The fourth summer school for the young scientists of the LRC took place from April 03 to 05, 2019 in Dresden. Julian Thiele and his team at the Leibniz Institute of Polymer Research (Leibniz-IPF) organized the event.
The LRC junior research group "Synthetic Polymer Microreactors" in Dresden, led by Julian Thiele, is primarily focused on the additive production of microfluidic flow cells using modern 3D printing technologies and on the design of multifunctional polymers and hydrogels for cell-free biotechnology.

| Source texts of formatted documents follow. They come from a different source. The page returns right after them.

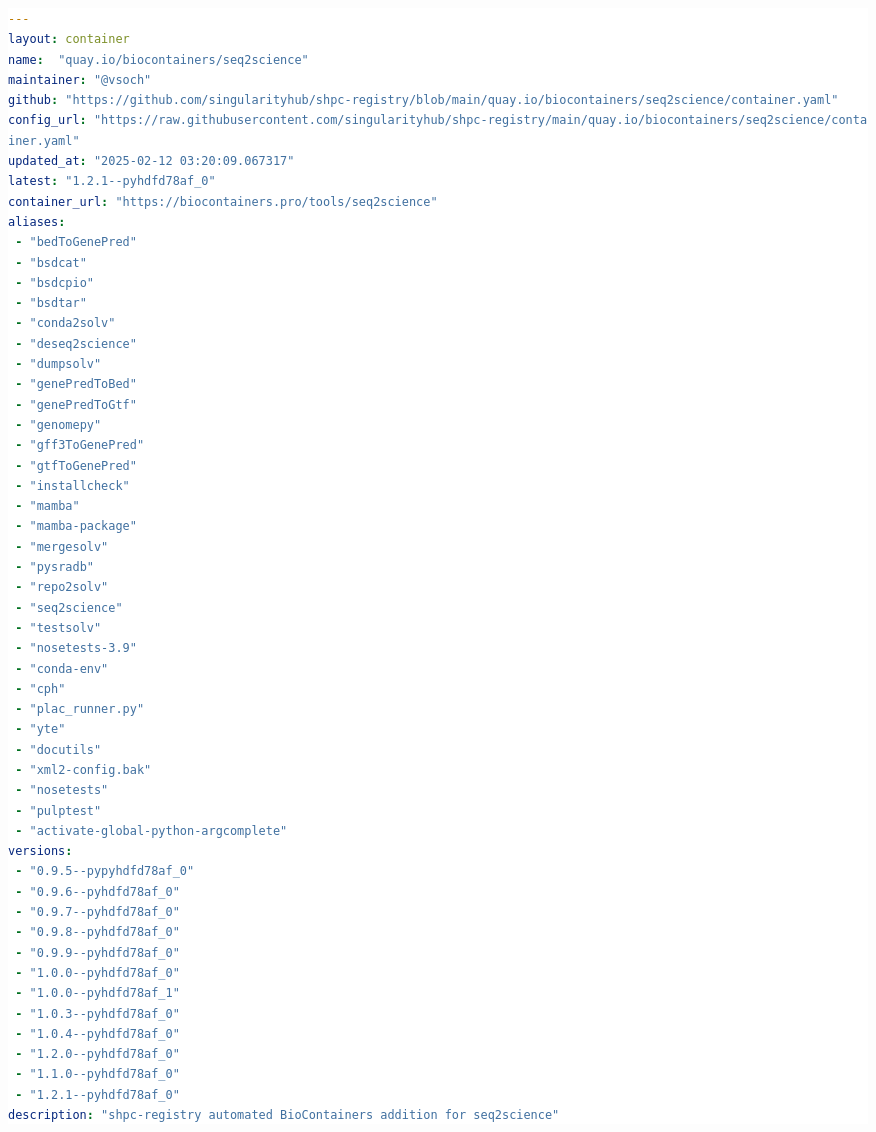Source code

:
 ```yaml
---
layout: container
name:  "quay.io/biocontainers/seq2science"
maintainer: "@vsoch"
github: "https://github.com/singularityhub/shpc-registry/blob/main/quay.io/biocontainers/seq2science/container.yaml"
config_url: "https://raw.githubusercontent.com/singularityhub/shpc-registry/main/quay.io/biocontainers/seq2science/container.yaml"
updated_at: "2025-02-12 03:20:09.067317"
latest: "1.2.1--pyhdfd78af_0"
container_url: "https://biocontainers.pro/tools/seq2science"
aliases:
 - "bedToGenePred"
 - "bsdcat"
 - "bsdcpio"
 - "bsdtar"
 - "conda2solv"
 - "deseq2science"
 - "dumpsolv"
 - "genePredToBed"
 - "genePredToGtf"
 - "genomepy"
 - "gff3ToGenePred"
 - "gtfToGenePred"
 - "installcheck"
 - "mamba"
 - "mamba-package"
 - "mergesolv"
 - "pysradb"
 - "repo2solv"
 - "seq2science"
 - "testsolv"
 - "nosetests-3.9"
 - "conda-env"
 - "cph"
 - "plac_runner.py"
 - "yte"
 - "docutils"
 - "xml2-config.bak"
 - "nosetests"
 - "pulptest"
 - "activate-global-python-argcomplete"
versions:
 - "0.9.5--pypyhdfd78af_0"
 - "0.9.6--pyhdfd78af_0"
 - "0.9.7--pyhdfd78af_0"
 - "0.9.8--pyhdfd78af_0"
 - "0.9.9--pyhdfd78af_0"
 - "1.0.0--pyhdfd78af_0"
 - "1.0.0--pyhdfd78af_1"
 - "1.0.3--pyhdfd78af_0"
 - "1.0.4--pyhdfd78af_0"
 - "1.2.0--pyhdfd78af_0"
 - "1.1.0--pyhdfd78af_0"
 - "1.2.1--pyhdfd78af_0"
description: "shpc-registry automated BioContainers addition for seq2science"
```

This year's summer school focused on the production of microfluidic chips using conventional technologies such as photo and soft lithography on the one hand and the latest 3D printing techniques on the other. "This impressively showed me the advantages of 3D printing, such as higher resolution and better material properties, e.g. smooth surfaces," says Johann Kufs, biotechnologist and doctoral student at Leibniz-HKI Jena. Biochemist Eugen Schell from Leibniz-IPB Halle, who has only been working in the Leibniz Research Cluster for six months, also benefited from the summer school in Dresden: "I can now better assess the possibilities, but also the limits, of these technologies. He also took the opportunity to talk to colleagues from other groups.
Furthermore, with the help of microfluidic structures, the participants were able to control the formation of droplets from hydrogels to which enzymes were later immobilised, a fundamental prerequisite for the LRC's declared goal of catalysing biosynthetic reactions outside living cells. Sandra Höfgen, a biochemist at Leibniz-HKI Jena, provided the enzymes for this experiment. For her, the Dresden Summer School was a very good continuation of the Dortmund Summer School 2017.

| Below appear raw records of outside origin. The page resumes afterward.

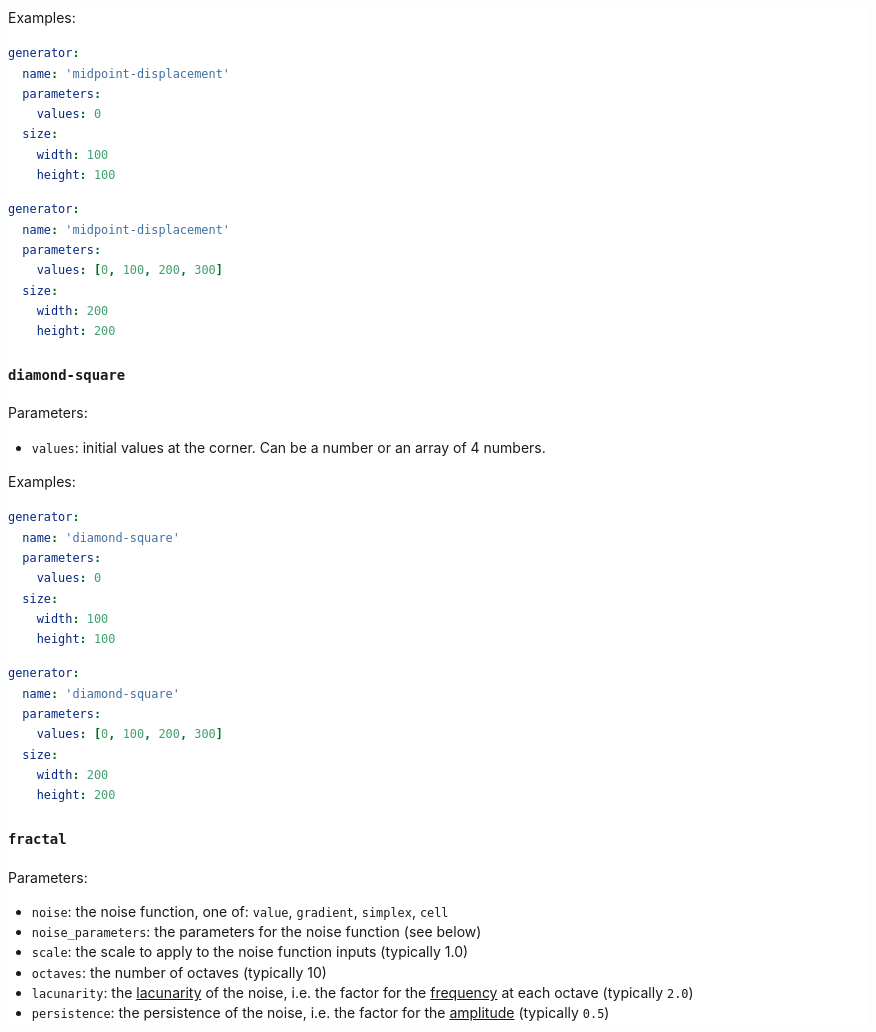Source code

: Examples:

```yml
generator:
  name: 'midpoint-displacement'
  parameters:
    values: 0
  size:
    width: 100
    height: 100
```

```yml
generator:
  name: 'midpoint-displacement'
  parameters:
    values: [0, 100, 200, 300]
  size:
    width: 200
    height: 200
```

### `diamond-square`

Parameters:

* `values`: initial values at the corner. Can be a number or an array of 4 numbers.

Examples:

```yml
generator:
  name: 'diamond-square'
  parameters:
    values: 0
  size:
    width: 100
    height: 100
```

```yml
generator:
  name: 'diamond-square'
  parameters:
    values: [0, 100, 200, 300]
  size:
    width: 200
    height: 200
```

### `fractal`

Parameters:

* `noise`: the noise function, one of: `value`, `gradient`, `simplex`, `cell`
* `noise_parameters`: the parameters for the noise function (see below)
* `scale`: the scale to apply to the noise function inputs (typically 1.0)
* `octaves`: the number of octaves (typically 10)
* `lacunarity`: the [lacunarity](http://en.wikipedia.org/wiki/Lacunarity) of the noise, i.e. the factor for the [frequency](http://en.wikipedia.org/wiki/Frequency) at each octave (typically `2.0`)
* `persistence`: the persistence of the noise, i.e. the factor for the [amplitude](http://en.wikipedia.org/wiki/Amplitude) (typically `0.5`)
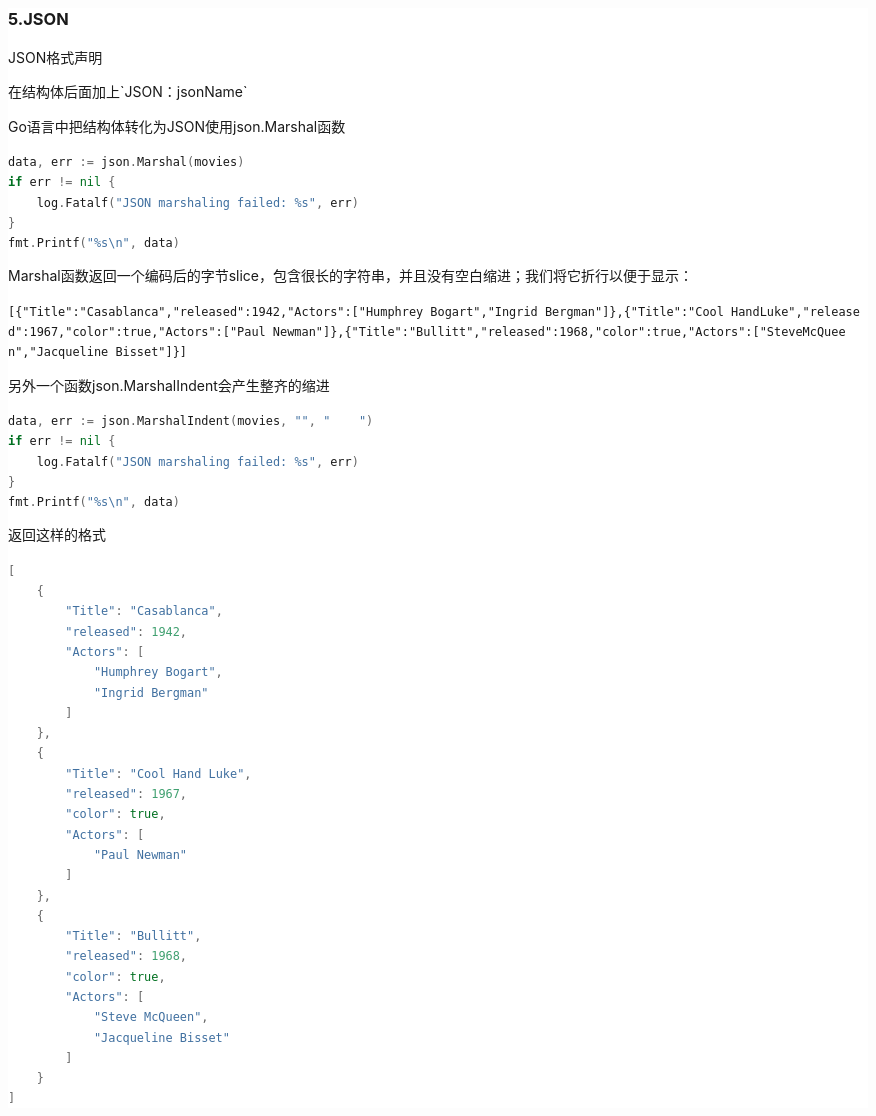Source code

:### 5.JSON

JSON格式声明

在结构体后面加上\`JSON：jsonName\`

Go语言中把结构体转化为JSON使用json.Marshal函数

```Go
data, err := json.Marshal(movies)
if err != nil {
    log.Fatalf("JSON marshaling failed: %s", err)
}
fmt.Printf("%s\n", data)
```

Marshal函数返回一个编码后的字节slice，包含很长的字符串，并且没有空白缩进；我们将它折行以便于显示：

```
[{"Title":"Casablanca","released":1942,"Actors":["Humphrey Bogart","Ingrid Bergman"]},{"Title":"Cool HandLuke","released":1967,"color":true,"Actors":["Paul Newman"]},{"Title":"Bullitt","released":1968,"color":true,"Actors":["SteveMcQueen","Jacqueline Bisset"]}]
```

另外一个函数json.MarshalIndent会产生整齐的缩进

```Go
data, err := json.MarshalIndent(movies, "", "    ")
if err != nil {
    log.Fatalf("JSON marshaling failed: %s", err)
}
fmt.Printf("%s\n", data)
```

返回这样的格式

```go
[
    {
        "Title": "Casablanca",
        "released": 1942,
        "Actors": [
            "Humphrey Bogart",
            "Ingrid Bergman"
        ]
    },
    {
        "Title": "Cool Hand Luke",
        "released": 1967,
        "color": true,
        "Actors": [
            "Paul Newman"
        ]
    },
    {
        "Title": "Bullitt",
        "released": 1968,
        "color": true,
        "Actors": [
            "Steve McQueen",
            "Jacqueline Bisset"
        ]
    }
]
```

The doctoral student Xiong Xinhong from the Leibniz Institute for New Materials (Leibniz-INM) appreciates this year's summer school above all because of her insights into microfluidics: "I was particularly impressed by the production of the hydrogel particles with the help of a microfluidic reactor. For me as a materials scientist, it was extremely helpful to be able to immobilize proteins on the hydrogel particles myself. The resulting discussions with the biochemically trained participants of Leibniz-HKI Jena and Leibniz-IPB Halle fundamentally improved my understanding of proteins and I can now use this to overcome some hurdles in my own immobilization approach".
Before the SummerSchool 2019, all junior research group leaders and postdocs met in a progress workshop to discuss the state of technology achieved in the respective groups and to evaluate joint approaches on this basis. The common goal of the LRC, to create the scientific basis for the cell-free production of active substances will be fulfilled, and all partners aim to continue the hitherto so successful cooperation even beyond the LRC-funding time.

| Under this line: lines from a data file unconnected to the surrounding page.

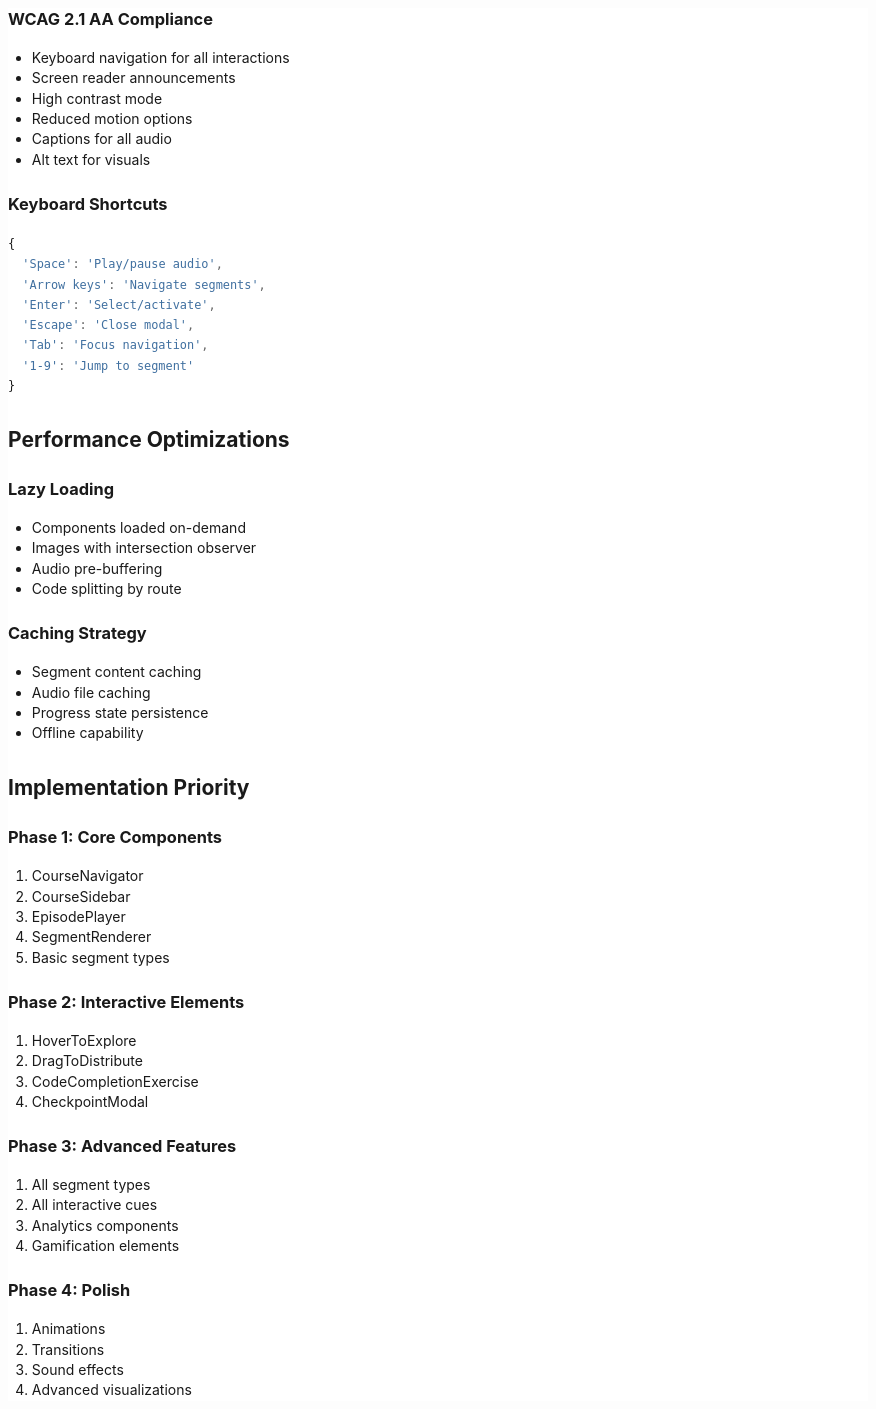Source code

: ### WCAG 2.1 AA Compliance
- Keyboard navigation for all interactions
- Screen reader announcements
- High contrast mode
- Reduced motion options
- Captions for all audio
- Alt text for visuals

### Keyboard Shortcuts
```javascript
{
  'Space': 'Play/pause audio',
  'Arrow keys': 'Navigate segments',
  'Enter': 'Select/activate',
  'Escape': 'Close modal',
  'Tab': 'Focus navigation',
  '1-9': 'Jump to segment'
}
```

## Performance Optimizations

### Lazy Loading
- Components loaded on-demand
- Images with intersection observer
- Audio pre-buffering
- Code splitting by route

### Caching Strategy
- Segment content caching
- Audio file caching
- Progress state persistence
- Offline capability

## Implementation Priority

### Phase 1: Core Components
1. CourseNavigator
2. CourseSidebar
3. EpisodePlayer
4. SegmentRenderer
5. Basic segment types

### Phase 2: Interactive Elements
1. HoverToExplore
2. DragToDistribute
3. CodeCompletionExercise
4. CheckpointModal

### Phase 3: Advanced Features
1. All segment types
2. All interactive cues
3. Analytics components
4. Gamification elements

### Phase 4: Polish
1. Animations
2. Transitions
3. Sound effects
4. Advanced visualizations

The next summer school is expected to take place in September 2019 at the Leibniz-INM in Saarbrücken. The participants will design complex structures consisting of a structured surface with geometrically arranged hollow columns (channels) and a soft actuator system that can switch these channels. This includes (1) the presentation of different actuator materials, such as smart hydrogels, liquid crystal elastomers, magnetic composites, (2) the study of boundary layer adhesion between different materials, and (3) the investigation of meso/micro fabrication technologies.